__Task requirements__. In the listing below, which lines contain the string "liệu"? Copy them all.

__Records shown__.
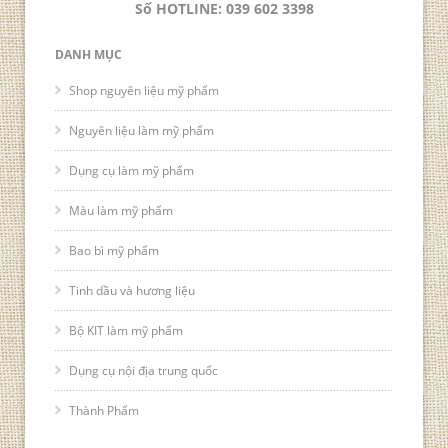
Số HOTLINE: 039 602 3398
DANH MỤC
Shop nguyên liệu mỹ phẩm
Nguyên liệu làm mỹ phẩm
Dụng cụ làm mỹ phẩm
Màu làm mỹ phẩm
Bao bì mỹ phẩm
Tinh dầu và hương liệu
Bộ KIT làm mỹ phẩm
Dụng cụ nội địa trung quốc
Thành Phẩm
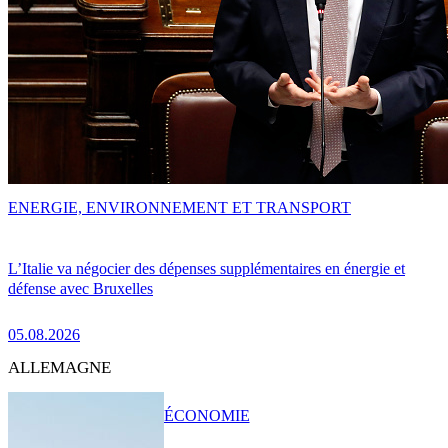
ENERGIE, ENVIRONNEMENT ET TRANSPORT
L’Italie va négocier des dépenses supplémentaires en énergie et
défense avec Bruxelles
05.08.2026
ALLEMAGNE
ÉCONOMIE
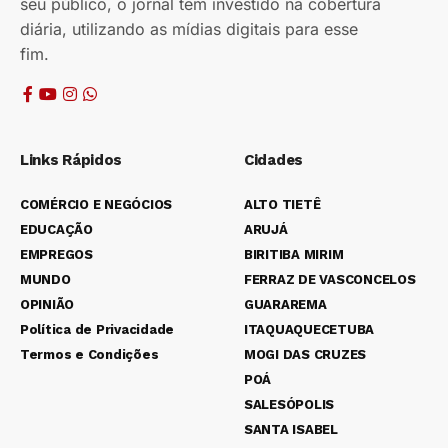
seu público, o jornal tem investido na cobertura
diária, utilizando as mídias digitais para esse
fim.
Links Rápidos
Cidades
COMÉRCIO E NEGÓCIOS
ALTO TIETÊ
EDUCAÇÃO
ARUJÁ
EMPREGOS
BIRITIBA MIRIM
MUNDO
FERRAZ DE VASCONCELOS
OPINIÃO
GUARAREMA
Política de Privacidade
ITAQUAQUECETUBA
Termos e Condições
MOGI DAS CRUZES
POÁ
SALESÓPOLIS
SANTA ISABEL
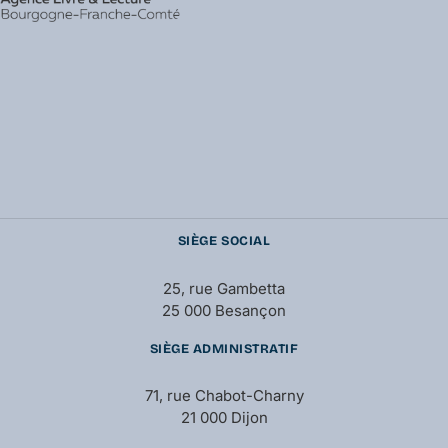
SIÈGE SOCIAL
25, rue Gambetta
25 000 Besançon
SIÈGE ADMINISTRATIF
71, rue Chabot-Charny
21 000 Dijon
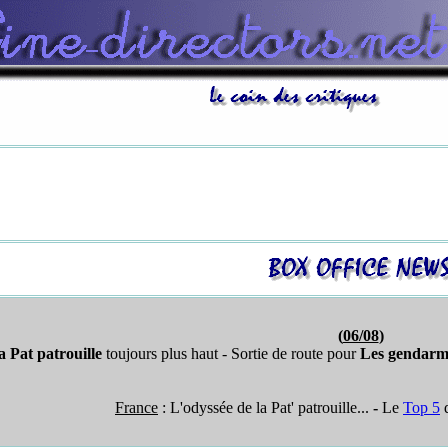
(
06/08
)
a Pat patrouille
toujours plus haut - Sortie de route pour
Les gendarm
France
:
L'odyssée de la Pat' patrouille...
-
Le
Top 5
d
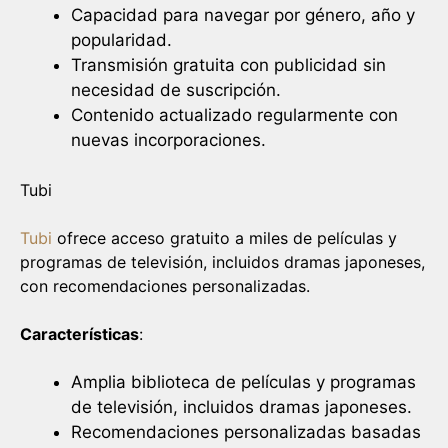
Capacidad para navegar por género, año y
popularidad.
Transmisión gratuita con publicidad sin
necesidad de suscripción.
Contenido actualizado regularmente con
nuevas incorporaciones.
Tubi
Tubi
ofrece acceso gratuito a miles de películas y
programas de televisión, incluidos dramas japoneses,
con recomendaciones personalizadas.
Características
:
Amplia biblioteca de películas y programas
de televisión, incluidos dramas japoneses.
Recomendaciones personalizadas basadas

---

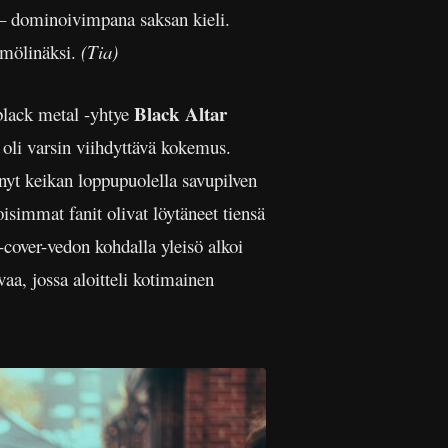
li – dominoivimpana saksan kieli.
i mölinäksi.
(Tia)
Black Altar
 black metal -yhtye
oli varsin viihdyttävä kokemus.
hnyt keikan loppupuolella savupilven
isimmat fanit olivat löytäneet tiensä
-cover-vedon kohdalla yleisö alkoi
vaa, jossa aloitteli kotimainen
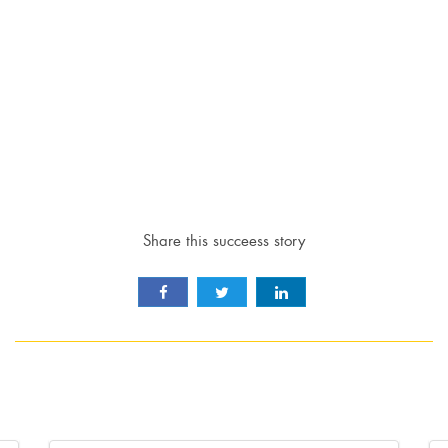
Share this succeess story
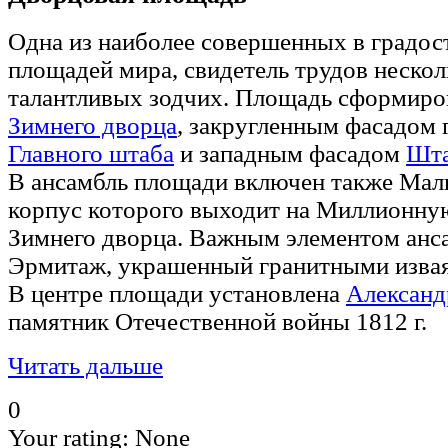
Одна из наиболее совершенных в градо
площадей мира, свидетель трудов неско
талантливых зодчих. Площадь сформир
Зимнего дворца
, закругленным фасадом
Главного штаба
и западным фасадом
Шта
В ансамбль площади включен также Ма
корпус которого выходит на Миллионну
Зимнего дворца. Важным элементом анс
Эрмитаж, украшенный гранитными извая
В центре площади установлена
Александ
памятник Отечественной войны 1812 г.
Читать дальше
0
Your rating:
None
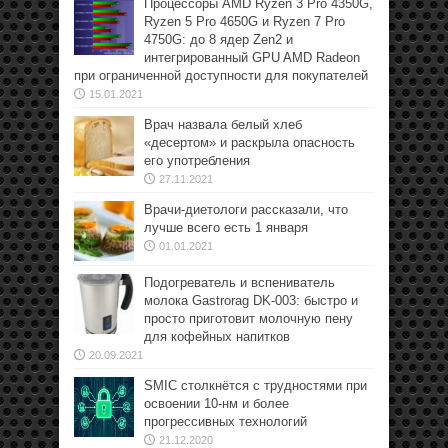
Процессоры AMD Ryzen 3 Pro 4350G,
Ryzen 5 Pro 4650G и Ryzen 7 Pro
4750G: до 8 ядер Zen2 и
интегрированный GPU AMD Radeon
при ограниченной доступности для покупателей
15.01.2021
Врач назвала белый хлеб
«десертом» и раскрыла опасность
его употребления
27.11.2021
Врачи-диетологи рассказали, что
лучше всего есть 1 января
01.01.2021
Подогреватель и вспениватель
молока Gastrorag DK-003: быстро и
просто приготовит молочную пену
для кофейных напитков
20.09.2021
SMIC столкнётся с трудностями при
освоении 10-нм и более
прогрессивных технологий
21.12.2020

__Answer below__.
Shop nguyên liệu mỹ phẩm
Nguyên liệu làm mỹ phẩm
Tinh dầu và hương liệu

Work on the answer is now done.